ENUNCIADO: Segundo o texto de leitura sobre o caminho de São Francisco, como foi ele recebido na Abadia de Vallingegno?

TEXTO DE LEITURA:
A etapa refaz, em sentido inverso, uma das viagens mais importantes de São Francisco: uma vez feito o gesto profético de se despojar de todos os bens diante do bispo de Assis, dirigiu-se a Gubbio, onde foi recebido como peregrino pelo seu amigo Spadalonga. São inúmeros os refúgios para quebrar a distância do caminho.
Ao longo desta estrada, São Francisco proclamou-se "arauto do Grande Rei" diante dos bandidos que o espancaram. Chegou a um mosteiro (Abadia de Vallingegno), onde foi recebido com relutância e colocado a trabalhar como ajudante de cozinha.
Enquanto peregrino, São Francisco enfrentou inúmeros desafios e dificuldades, mas são estes que tornam o caminho único para quem decide seguir os seus passos.
O primeiro troço à saída de Gubbio é pavimentado e é preciso ter cuidado. Em seguida, continua-se por uma estrada de terra batida e, ao chegar ao cume, vale a pena voltar-se para dizer adeus a Gubbio.
Continua-se pelo vale do rio Chiascio e os castelos no topo das encostas. Em dias claros, é possível ver ao longe a massa do Monte Subasio. Chega-se à pequena igreja de Ripe ou de Nossa Senhora das Graças, um dos lugares mais ternos do Caminho, onde são preservadas as memórias da passagem dos peregrinos. Pare aqui e medite.
Em seguida, inicia-se a subida entre bosques de coníferas para chegar à Ermida de São Pedro em Vigneto. Nesta zona, será recebido como peregrino.

Registos de dados guardados:
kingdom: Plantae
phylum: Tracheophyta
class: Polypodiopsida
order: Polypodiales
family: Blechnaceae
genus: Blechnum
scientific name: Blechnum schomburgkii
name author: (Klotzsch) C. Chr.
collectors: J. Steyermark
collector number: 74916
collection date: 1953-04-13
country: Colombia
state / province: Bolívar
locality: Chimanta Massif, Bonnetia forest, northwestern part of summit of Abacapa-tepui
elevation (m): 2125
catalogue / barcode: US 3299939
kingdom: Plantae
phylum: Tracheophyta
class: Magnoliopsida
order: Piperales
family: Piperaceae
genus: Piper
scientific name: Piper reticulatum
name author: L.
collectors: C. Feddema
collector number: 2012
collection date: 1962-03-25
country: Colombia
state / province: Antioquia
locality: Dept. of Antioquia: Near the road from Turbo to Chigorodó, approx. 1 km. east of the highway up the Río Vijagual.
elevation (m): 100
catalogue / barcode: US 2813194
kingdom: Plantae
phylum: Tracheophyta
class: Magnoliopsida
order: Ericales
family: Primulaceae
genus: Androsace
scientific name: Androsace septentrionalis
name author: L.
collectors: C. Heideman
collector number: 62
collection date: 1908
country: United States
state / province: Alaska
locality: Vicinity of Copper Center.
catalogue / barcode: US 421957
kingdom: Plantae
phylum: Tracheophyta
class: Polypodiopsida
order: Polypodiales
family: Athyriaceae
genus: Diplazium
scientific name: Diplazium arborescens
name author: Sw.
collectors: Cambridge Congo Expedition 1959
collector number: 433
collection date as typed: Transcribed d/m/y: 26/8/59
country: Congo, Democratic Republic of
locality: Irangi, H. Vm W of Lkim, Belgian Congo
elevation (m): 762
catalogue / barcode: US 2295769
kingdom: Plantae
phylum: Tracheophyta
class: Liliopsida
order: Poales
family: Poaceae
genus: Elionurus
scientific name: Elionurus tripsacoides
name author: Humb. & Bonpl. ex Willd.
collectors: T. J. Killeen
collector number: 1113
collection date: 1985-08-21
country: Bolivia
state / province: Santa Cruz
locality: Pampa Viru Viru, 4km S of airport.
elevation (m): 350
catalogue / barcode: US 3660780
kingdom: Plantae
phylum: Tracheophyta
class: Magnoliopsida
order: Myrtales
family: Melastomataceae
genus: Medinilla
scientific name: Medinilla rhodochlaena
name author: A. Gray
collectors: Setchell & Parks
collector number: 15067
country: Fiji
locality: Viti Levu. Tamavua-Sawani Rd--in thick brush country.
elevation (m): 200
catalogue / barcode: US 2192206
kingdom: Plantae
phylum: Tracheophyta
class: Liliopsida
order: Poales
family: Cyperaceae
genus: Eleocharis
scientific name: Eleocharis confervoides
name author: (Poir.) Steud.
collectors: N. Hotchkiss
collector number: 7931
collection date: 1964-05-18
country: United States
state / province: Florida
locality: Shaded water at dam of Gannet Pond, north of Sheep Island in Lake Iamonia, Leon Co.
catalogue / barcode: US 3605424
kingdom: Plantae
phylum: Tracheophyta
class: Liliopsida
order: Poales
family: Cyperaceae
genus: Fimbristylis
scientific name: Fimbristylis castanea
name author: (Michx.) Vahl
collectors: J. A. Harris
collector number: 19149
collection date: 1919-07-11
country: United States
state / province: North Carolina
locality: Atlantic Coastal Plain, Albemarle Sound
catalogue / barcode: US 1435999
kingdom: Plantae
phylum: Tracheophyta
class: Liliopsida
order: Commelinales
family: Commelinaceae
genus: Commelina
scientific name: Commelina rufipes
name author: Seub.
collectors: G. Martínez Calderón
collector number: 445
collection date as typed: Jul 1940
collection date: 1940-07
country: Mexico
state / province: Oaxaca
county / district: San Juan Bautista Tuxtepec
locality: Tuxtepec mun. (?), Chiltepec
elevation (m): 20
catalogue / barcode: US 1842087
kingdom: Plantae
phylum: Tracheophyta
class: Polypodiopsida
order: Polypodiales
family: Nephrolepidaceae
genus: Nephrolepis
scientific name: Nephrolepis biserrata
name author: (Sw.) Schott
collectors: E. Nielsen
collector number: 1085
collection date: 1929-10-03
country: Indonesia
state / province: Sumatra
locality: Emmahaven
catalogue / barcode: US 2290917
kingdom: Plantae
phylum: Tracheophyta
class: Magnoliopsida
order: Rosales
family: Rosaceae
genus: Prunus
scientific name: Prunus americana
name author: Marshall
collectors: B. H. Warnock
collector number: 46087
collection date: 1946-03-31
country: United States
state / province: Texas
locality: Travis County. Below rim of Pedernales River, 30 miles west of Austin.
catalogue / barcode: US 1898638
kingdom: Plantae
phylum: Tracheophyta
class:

A SUA RESOLUÇÃO: Foi recebido com relutância e posto a trabalhar como ajudante de cozinha.